Be Glad You Live in Utah in 2017

lavarr policy insightsUtah enjoyed a successful 2016 and, as the new year begins, the state can expect low unemployment, strong population growth, a vigorous economy, a healthy state budget, and solid, steady, conservative governance.

One of Utah’s strengths is a diverse economy not overly dependent on one economic sector. States that are too heavily dependent on one sector, such as energy, are having economic problems, resulting in state budget shortfalls.

Here are some reasons you should be glad you live in Utah:

  • Montana is delaying or eliminating 30 highway projects across the state to deal with budget shortfalls, and Highway Patrol positions could also be cut.
  • Colorado legislative economists say the state faces a $330 million budget shortfall in the current fiscal year.
  • New Mexico is facing a deficit of $69 million in the current fiscal year, and revenues are running $300 million less than projected state spending levels for the 2017-2018 fiscal year. Lawmakers have had to slash spending for public schools, universities and most state agencies, in some cases by more than 7 percent. New Mexico also has a 6.7 percent unemployment rate, the second highest in the country.
  • Alaska has a massive deficit, with the governor shaving agency spending, setting two-day furloughs for state workers, shutting down a $570 million road project, and reducing payments to citizens from the permanent oil fund.
  • Oklahoma Gov. Mary Fallin estimates the state will have a budget hole of $500 million to $600 million for the next year. The number could go up or down, depending on energy prices.
  • Kansas and Hawaii have also delayed road projects, amounting to $300 million in Kansas. Kansas also needs an additional $177 million for its public pension system.
  • Nebraska faces a projected shortfall of $900 million below estimated expenses.

Utah is also blessed with having leaders who, for the most part, are not extreme, seek to serve all Utahns, and forthrightly take action and solve problems.

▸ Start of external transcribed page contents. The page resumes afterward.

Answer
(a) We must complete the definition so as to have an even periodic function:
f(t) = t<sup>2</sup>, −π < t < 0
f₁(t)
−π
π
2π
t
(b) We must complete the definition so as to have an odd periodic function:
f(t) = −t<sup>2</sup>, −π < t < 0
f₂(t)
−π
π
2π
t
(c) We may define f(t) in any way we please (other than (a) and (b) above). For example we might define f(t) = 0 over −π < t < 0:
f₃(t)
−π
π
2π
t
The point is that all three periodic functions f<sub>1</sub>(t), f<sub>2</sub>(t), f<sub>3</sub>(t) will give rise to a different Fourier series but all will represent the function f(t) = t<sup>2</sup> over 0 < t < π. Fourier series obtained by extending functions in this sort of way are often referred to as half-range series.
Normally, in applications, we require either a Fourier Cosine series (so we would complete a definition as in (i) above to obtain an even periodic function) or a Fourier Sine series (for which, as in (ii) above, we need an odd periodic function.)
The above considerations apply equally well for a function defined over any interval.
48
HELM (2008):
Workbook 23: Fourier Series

In some states, like North Carolina, politics has become dysfunctional. The Republican legislature there passed laws to restrict the incoming Democratic governor’s ability to govern the state. An agreement that would have resolved the enormously divisive transgender bathroom issue fell apart at the last minute, leaving the state’s politics in disarray.

Finally, while public safety is always a concern, Utah communities enjoy relatively low crime rates, and respect exists for police agencies and law and order.

Contrast that with many of the country’s biggest cities, where crime rates are rising, especially murders and violent crime. Some police agencies are in crisis. Accusations of police brutality have demoralized law enforcement agencies and reduced pro-active policing, resulting in rising crime. The poster child of law enforcement tragedy is Chicago, which sustained 762 homicides in 2016, up 57 percent. Shooting incidents totaled 3,550 In 2016.

States that enjoy safety, strong economies and high quality of life didn’t get there by luck or accident. Strong, capable, principled leadership is required at all levels of government, non-profits and business. Problems can’t be allowed to fester. Attentional to detail is necessary in all sectors and elements of society for success to continue.

Utah has put the ingredients together for a thriving society. But maintaining such enviable status won’t happen automatically.